Another culprit for cucumbers turning yellow is plant disease. Cucumbers are susceptible to a variety of plant diseases that can turn your cucumbers yellow and even devastate entire cucumber crops. Unfortunately, there is no cure for many of these diseases. But, knowing the symptoms of these diseases can help you identify them and therefore remove the infected plants before they spread to other cucumber vines throughout your garden.
Cucumber Mosaic Virus
Cucumber mosaic virus is typically spread via insects such as aphids and cucumber beetles. This virus is notorious for causing cucumbers to develop improperly, leaving them to mature into short, stubby fruits with yellow or white mottling. These cucumbers are inadequate for consumption and should be discarded. Another common symptom of cucumber mosaic virus is small yellow mottles that appear on the leaves of the cucumber plant.
Unfortunately, there is not cure for this virus however; there are ways of minimizing the potential risk of your cucumber plants being infected. Floating row covers can be placed over top of your cucumber plants in order to shield them from the unwanted bugs and viruses. The only problem with using these is that they will have to be removed once flowers begin to bloom in order for them to be pollinated.
Other prevention methods include cucumber beetle traps. These are traps feature a small bag of “lure” which contains chemicals the cucumber beetles are attracted to. Alongside the lure, there is also a sheet of sticky paper that the beetles get stuck on therefore trapping them.
You simply hang the lure and sticky sheet somewhere near your cucumber plant it does all the work of trapping the insects. Beetles will then be drawn to the lure and away from your cucumbers. These traps remain highly effective for up to four weeks.

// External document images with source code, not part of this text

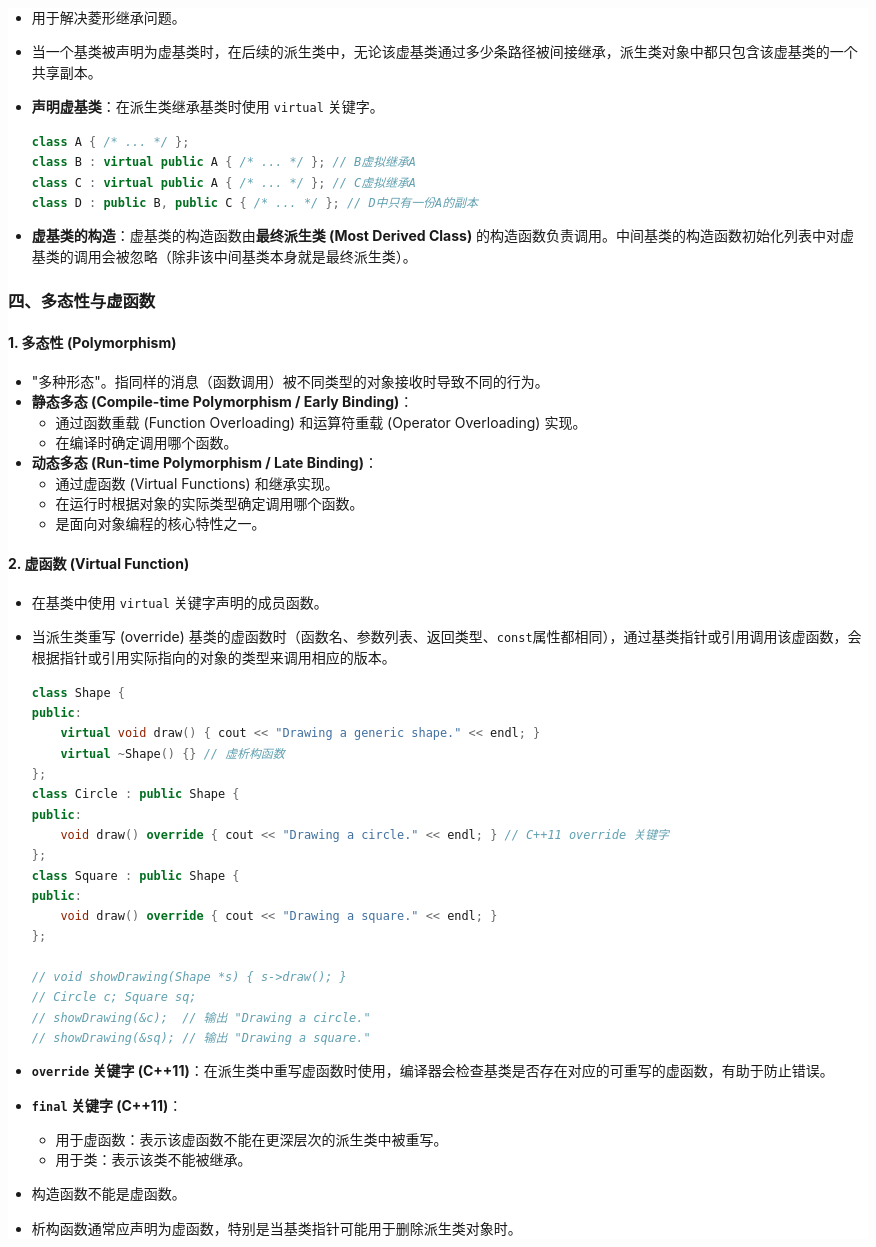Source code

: * 用于解决菱形继承问题。
* 当一个基类被声明为虚基类时，在后续的派生类中，无论该虚基类通过多少条路径被间接继承，派生类对象中都只包含该虚基类的一个共享副本。
* **声明虚基类**：在派生类继承基类时使用 `virtual` 关键字。

    ```cpp
    class A { /* ... */ };
    class B : virtual public A { /* ... */ }; // B虚拟继承A
    class C : virtual public A { /* ... */ }; // C虚拟继承A
    class D : public B, public C { /* ... */ }; // D中只有一份A的副本
    ```

* **虚基类的构造**：虚基类的构造函数由**最终派生类 (Most Derived Class)** 的构造函数负责调用。中间基类的构造函数初始化列表中对虚基类的调用会被忽略（除非该中间基类本身就是最终派生类）。

### 四、多态性与虚函数

#### 1. 多态性 (Polymorphism)

* "多种形态"。指同样的消息（函数调用）被不同类型的对象接收时导致不同的行为。
* **静态多态 (Compile-time Polymorphism / Early Binding)**：
  * 通过函数重载 (Function Overloading) 和运算符重载 (Operator Overloading) 实现。
  * 在编译时确定调用哪个函数。
* **动态多态 (Run-time Polymorphism / Late Binding)**：
  * 通过虚函数 (Virtual Functions) 和继承实现。
  * 在运行时根据对象的实际类型确定调用哪个函数。
  * 是面向对象编程的核心特性之一。

#### 2. 虚函数 (Virtual Function)

* 在基类中使用 `virtual` 关键字声明的成员函数。
* 当派生类重写 (override) 基类的虚函数时（函数名、参数列表、返回类型、`const`属性都相同），通过基类指针或引用调用该虚函数，会根据指针或引用实际指向的对象的类型来调用相应的版本。

    ```cpp
    class Shape {
    public:
        virtual void draw() { cout << "Drawing a generic shape." << endl; }
        virtual ~Shape() {} // 虚析构函数
    };
    class Circle : public Shape {
    public:
        void draw() override { cout << "Drawing a circle." << endl; } // C++11 override 关键字
    };
    class Square : public Shape {
    public:
        void draw() override { cout << "Drawing a square." << endl; }
    };

    // void showDrawing(Shape *s) { s->draw(); }
    // Circle c; Square sq;
    // showDrawing(&c);  // 输出 "Drawing a circle."
    // showDrawing(&sq); // 输出 "Drawing a square."
    ```

* **`override` 关键字 (C++11)**：在派生类中重写虚函数时使用，编译器会检查基类是否存在对应的可重写的虚函数，有助于防止错误。
* **`final` 关键字 (C++11)**：
  * 用于虚函数：表示该虚函数不能在更深层次的派生类中被重写。
  * 用于类：表示该类不能被继承。
* 构造函数不能是虚函数。
* 析构函数通常应声明为虚函数，特别是当基类指针可能用于删除派生类对象时。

Odds are if you are reading this article, you already have some yellow cucumbers in your garden. Therefore the prevention methods discussed earlier may be too late to enforce. You may get more yellow cucumbers but, fear not, there are still some uses for them.
While many choose to throw out the imperfect vegetables from their garden, I like to recycle them. As long as they are not diseased, yellow cucumbers work great for composting. They are an excellent source of nitrogen which is always a great element to have in your garden soil. For more on composting, check out my last blog post which covers everything you need to know regarding how to start composting:
As stated earlier, cucumbers turn yellow when they become overripe. We actually harvest them prematurely when they are still green. At this stage, they are considered horticulturally mature. Attempting to harvest the seeds and replant them at this stage will not work as they have not fully developed.
Yellow Cucumbers on the other hand, are considered botanically mature. Although the cucumber is overripe, the seeds are fully developed and will germinate if planted. So if you have any overripe cucumbers in your garden, feel free to save the seeds for next year’s growing season.
Pickles and Relish
Just because your cucumbers are yellow and bitter doesn’t mean they won’t be great as pickles or relish. With some seasonings and some vinegar, you can turn your bitter-tasting cucumbers into some zesty pickles or even a jar of sweet relish. To find a more in-depth article and recipe on homemade pickles, check out my blog post: From the Garden to the Jar –How to Make Homemade Pickles
Although cucumbers are easy to grow, a yellow cucumber or two can and will appear in your garden from time to time. That’s why it’s important to check up on your plants consistently. Not only should you keep an eye out for the yellow cucumbers, but also the plant as well. The health of the vine is directly correlated with the quality of the cucumber it produces.